Challenge: Reproduce every line of the material below word for word, in the same order.

Material provided:
== == ==
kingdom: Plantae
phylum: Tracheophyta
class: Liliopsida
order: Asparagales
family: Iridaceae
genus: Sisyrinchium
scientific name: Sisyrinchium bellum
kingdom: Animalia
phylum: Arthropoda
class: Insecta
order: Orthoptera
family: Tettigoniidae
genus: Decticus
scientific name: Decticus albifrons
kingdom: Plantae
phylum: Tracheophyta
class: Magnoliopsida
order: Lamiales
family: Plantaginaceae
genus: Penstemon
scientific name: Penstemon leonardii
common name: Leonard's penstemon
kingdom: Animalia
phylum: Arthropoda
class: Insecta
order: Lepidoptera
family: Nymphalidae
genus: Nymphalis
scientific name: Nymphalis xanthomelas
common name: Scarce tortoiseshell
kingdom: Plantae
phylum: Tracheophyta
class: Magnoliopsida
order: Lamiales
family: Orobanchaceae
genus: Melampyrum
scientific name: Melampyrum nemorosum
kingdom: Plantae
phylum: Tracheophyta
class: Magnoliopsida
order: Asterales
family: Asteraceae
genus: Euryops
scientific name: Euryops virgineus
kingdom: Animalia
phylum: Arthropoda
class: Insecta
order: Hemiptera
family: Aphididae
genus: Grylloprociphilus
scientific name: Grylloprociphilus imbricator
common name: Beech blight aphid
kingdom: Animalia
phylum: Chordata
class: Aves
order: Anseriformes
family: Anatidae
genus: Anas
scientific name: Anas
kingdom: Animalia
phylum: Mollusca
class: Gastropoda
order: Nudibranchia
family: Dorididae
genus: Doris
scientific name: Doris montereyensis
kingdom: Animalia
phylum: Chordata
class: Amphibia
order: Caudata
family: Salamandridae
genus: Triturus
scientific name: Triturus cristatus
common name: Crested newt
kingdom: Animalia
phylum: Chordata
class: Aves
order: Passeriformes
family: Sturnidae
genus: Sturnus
== == ==
Response:
kingdom: Plantae
phylum: Tracheophyta
class: Liliopsida
order: Asparagales
family: Iridaceae
genus: Sisyrinchium
scientific name: Sisyrinchium bellum
kingdom: Animalia
phylum: Arthropoda
class: Insecta
order: Orthoptera
family: Tettigoniidae
genus: Decticus
scientific name: Decticus albifrons
kingdom: Plantae
phylum: Tracheophyta
class: Magnoliopsida
order: Lamiales
family: Plantaginaceae
genus: Penstemon
scientific name: Penstemon leonardii
common name: Leonard's penstemon
kingdom: Animalia
phylum: Arthropoda
class: Insecta
order: Lepidoptera
family: Nymphalidae
genus: Nymphalis
scientific name: Nymphalis xanthomelas
common name: Scarce tortoiseshell
kingdom: Plantae
phylum: Tracheophyta
class: Magnoliopsida
order: Lamiales
family: Orobanchaceae
genus: Melampyrum
scientific name: Melampyrum nemorosum
kingdom: Plantae
phylum: Tracheophyta
class: Magnoliopsida
order: Asterales
family: Asteraceae
genus: Euryops
scientific name: Euryops virgineus
kingdom: Animalia
phylum: Arthropoda
class: Insecta
order: Hemiptera
family: Aphididae
genus: Grylloprociphilus
scientific name: Grylloprociphilus imbricator
common name: Beech blight aphid
kingdom: Animalia
phylum: Chordata
class: Aves
order: Anseriformes
family: Anatidae
genus: Anas
scientific name: Anas
kingdom: Animalia
phylum: Mollusca
class: Gastropoda
order: Nudibranchia
family: Dorididae
genus: Doris
scientific name: Doris montereyensis
kingdom: Animalia
phylum: Chordata
class: Amphibia
order: Caudata
family: Salamandridae
genus: Triturus
scientific name: Triturus cristatus
common name: Crested newt
kingdom: Animalia
phylum: Chordata
class: Aves
order: Passeriformes
family: Sturnidae
genus: Sturnus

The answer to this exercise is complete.